Eighth, for these and other reasons, how confident is the United States that its friends and allies around the world will embrace its newly competitive strategy toward China? Many U.S. allies may decide to hedge their bets, waiting until it becomes clearer whether this U.S. shift is permanent and whether it will succeed.
Ninth, what ideational case can the United States make to the world for supporting its new strategy as an alternative to Chinese regional and global domination? Pence consciously and eloquently couched his call to arms in terms of U.S. interests. But he made no appeal to the international community based on common interests and shared values, which have been historically articulated though the U.S.-led, rules-based order crafted after World War II. Where is the shining city on the hill? Or are we left with a choice between one realist power and another?
Finally, U.S. and allied strategists need also to consider how a major cleavage in U.S.-Chinese relations would affect the global economy and global action on climate change in the more immediate term. A radical decoupling of the U.S. and Chinese economies could lead bilateral trade to collapse, or else fall significantly; this shock would in turn have a significant negative impact on U.S. and global growth in 2019, possibly even triggering a worldwide recession. Or consider the just-released United Nations report on climate change, which warns of potential planetary disaster because the world’s major carbon emitters have failed to take adequate action so far. What will happen if China reverts to its own more limited national measures at carbon mitigation in the absence of a functioning global environmental order? China is at present bound by its commitments made under the 2015 Paris agreement on climate change. The United States’ absence from the negotiating table is already seeing a weakening of that regime. China may use formal U.S. withdrawal from Paris, or a wider collapse in the U.S.-Chinese relationship, to walk away altogether. Although the current U.S. administration may not care about this, practically all of its allies do.
Those who have spent decades dealing professionally with the rise of China in general, and the U.S.-Chinese relationship in particular, know that these are challenges of formidable intellectual and policymaking complexity. Nonetheless, I fear that the public space for open, considered debate and discussion on the China question is shrinking as name-calling grows. There is a danger that those who seek to address complexity are accused of being China appeasers or “panda huggers.” And that those who recommend a harder-line approach are simply written off as unrequited Cold War warriors or just plain warmongers. We also need to be wary of the emergence of any form of new McCarthyism, whereby anyone seeking to explain the complexity of China’s rise is simply accused of “un-American” activities if they off a complex response to what are otherwise rendered as simple but critical questions—namely what is China now doing, what is different, and what should the rest of us do about it. There are already tremors of this emerging around the edges of the foreign and strategic policy community, including think tanks and the academy. What we should all be seeking, at critical times like this, is analytical and policy clarity.

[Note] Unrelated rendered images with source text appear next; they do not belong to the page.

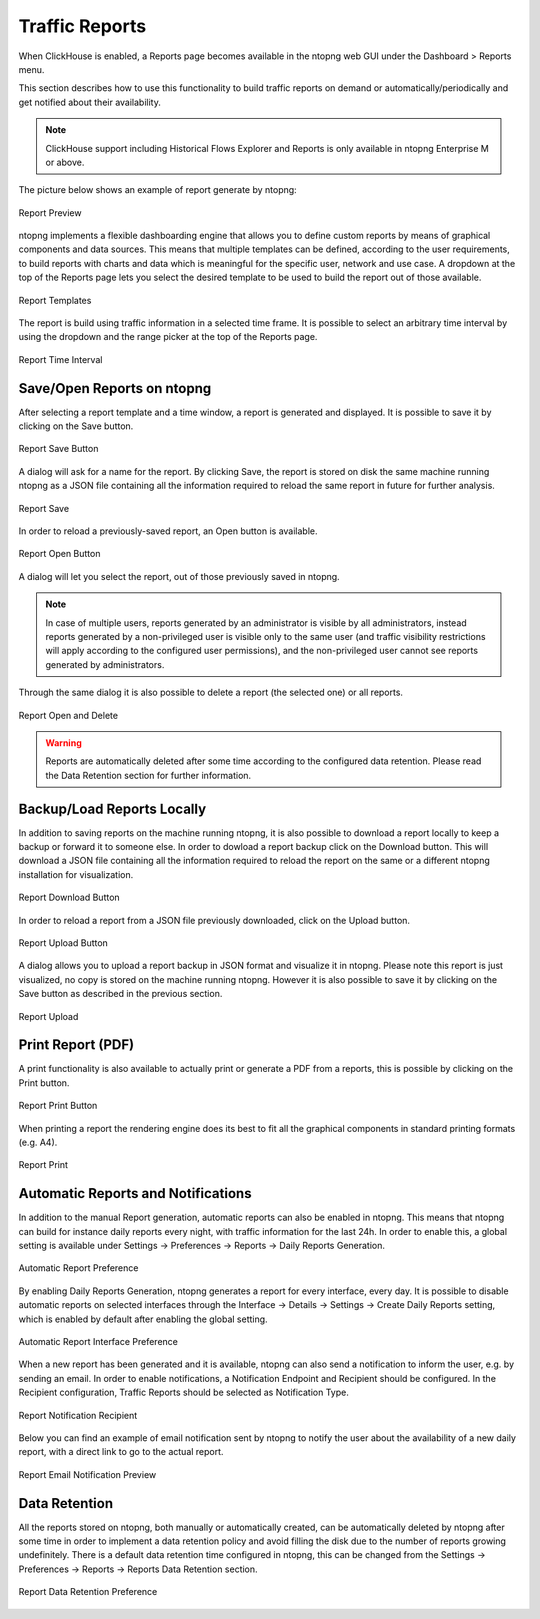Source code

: .. _Reports:

Traffic Reports
===============

When ClickHouse is enabled, a Reports page becomes available in the ntopng web GUI under the Dashboard > Reports menu.

This section describes how to use this functionality to build traffic reports on demand or automatically/periodically and get notified about their availability.

.. note::

   ClickHouse support including Historical Flows Explorer and Reports is only available in ntopng Enterprise M or above.

The picture below shows an example of report generate by ntopng:

.. figure:: img/report-preview.png
  :align: center
  :alt: Report Preview

  Report Preview

ntopng implements a flexible dashboarding engine that allows you to define custom reports by means of graphical components and data sources.
This means that multiple templates can be defined, according to the user requirements, to build reports with charts and data which is meaningful
for the specific user, network and use case. A dropdown at the top of the Reports page lets you select the desired template to be used to build
the report out of those available.

.. figure:: img/report-templates.png
  :align: center
  :alt: Report Templates

  Report Templates

The report is build using traffic information in a selected time frame. It is possible to select an arbitrary time interval by using the
dropdown and the range picker at the top of the Reports page.

.. figure:: img/report-time-interval.png
  :align: center
  :alt: Report Time Interval

  Report Time Interval

Save/Open Reports on ntopng
---------------------------

After selecting a report template and a time window, a report is generated and displayed. It is possible to save it by clicking on the
Save button.

.. figure:: img/report-save-button.png
  :align: center
  :alt: Report Save Button

  Report Save Button

A dialog will ask for a name for the report. By clicking Save, the report is stored on disk the same machine running ntopng as a JSON file
containing all the information required to reload the same report in future for further analysis.

.. figure:: img/report-save.png
  :align: center
  :alt: Report Save

  Report Save

In order to reload a previously-saved report, an Open button is available.

.. figure:: img/report-open-button.png
  :align: center
  :alt: Report Open Button

  Report Open Button

A dialog will let you select the report, out of those previously saved in ntopng.

.. note:: 

   In case of multiple users, reports generated by an administrator is visible by all administrators, instead reports generated by a non-privileged user is visible only to
   the same user (and traffic visibility restrictions will apply according to the configured user permissions), and the non-privileged user cannot see reports generated by administrators.

Through the same dialog it is also possible to delete a report (the selected one) or all reports.

.. figure:: img/report-open.png
  :align: center
  :alt: Report Open and Delete

  Report Open and Delete

.. warning::

   Reports are automatically deleted after some time according to the configured data retention. Please read the Data Retention section for further information.

Backup/Load Reports Locally
---------------------------

In addition to saving reports on the machine running ntopng, it is also possible to download a report locally to keep a backup or forward it to someone else.
In order to dowload a report backup click on the Download button. This will download a JSON file containing all the information required to reload the report
on the same or a different ntopng installation for visualization.

.. figure:: img/report-download-button.png
  :align: center
  :alt: Report Download Button

  Report Download Button

In order to reload a report from a JSON file previously downloaded, click on the Upload button.

.. figure:: img/report-upload-button.png
  :align: center
  :alt: Report Upload Button

  Report Upload Button

A dialog allows you to upload a report backup in JSON format and visualize it in ntopng. Please note this report is just visualized, no copy is stored on
the machine running ntopng. However it is also possible to save it by clicking on the Save button as described in the previous section. 

.. figure:: img/report-upload.png
  :align: center
  :alt: Report Upload

  Report Upload

Print Report (PDF)
------------------

A print functionality is also available to actually print or generate a PDF from a reports, this is possible by clicking on the Print button.

.. figure:: img/report-print-button.png
  :align: center
  :alt: Report Print Button

  Report Print Button

When printing a report the rendering engine does its best to fit all the graphical components in standard printing formats (e.g. A4).

.. figure:: img/report-print.png
  :align: center
  :alt: Report Print

  Report Print

Automatic Reports and Notifications
-----------------------------------

In addition to the manual Report generation, automatic reports can also be enabled in ntopng. This means that ntopng can build
for instance daily reports every night, with traffic information for the last 24h. In order to enable this, a global setting is
available under Settings -> Preferences -> Reports -> Daily Reports Generation. 

.. figure:: img/report-preferences-daily.png
  :align: center
  :alt: Automatic Report Preference

  Automatic Report Preference

By enabling Daily Reports Generation, ntopng generates a report for every interface, every day. It is possible to disable automatic
reports on selected interfaces through the Interface -> Details -> Settings -> Create Daily Reports setting, which is enabled by
default after enabling the global setting.

.. figure:: img/report-interface-preferences-daily.png
  :align: center
  :alt: Automatic Report Interface Preference

  Automatic Report Interface Preference

When a new report has been generated and it is available, ntopng can also send a notification to inform the user, e.g. by sending an
email. In order to enable notifications, a Notification Endpoint and Recipient should be configured. In the Recipient configuration,
Traffic Reports should be selected as Notification Type.

.. figure:: img/report-notifications-recipient.png
  :align: center
  :alt: Report Notification Recipient

  Report Notification Recipient

Below you can find an example of email notification sent by ntopng to notify the user about the availability of a new daily report,
with a direct link to go to the actual report.

.. figure:: img/report-email-preview.png
  :align: center
  :alt: Report Email Notification Preview

  Report Email Notification Preview

Data Retention
--------------

All the reports stored on ntopng, both manually or automatically created, can be automatically deleted by ntopng after some time
in order to implement a data retention policy and avoid filling the disk due to the number of reports growing undefinitely.
There is a default data retention time configured in ntopng, this can be changed from the  Settings -> Preferences -> Reports -> 
Reports Data Retention section.

.. figure:: img/report-preferences-retention.png
  :align: center
  :alt: Report Data Retention Preference

  Report Data Retention Preference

At this stage of the unfolding great global debate on China, as a lifelong supporter of Australia’s 100-year alliance with the United States, I’m on the side of avoiding an unnecessary war between the United States and China. In other words, both Washington and Beijing, together with others in the international community, need to identify whether there is a credible third way, beyond the demands of either capitulation or confrontation, to help navigate our way through the Thucydidean dilemma that we now confront.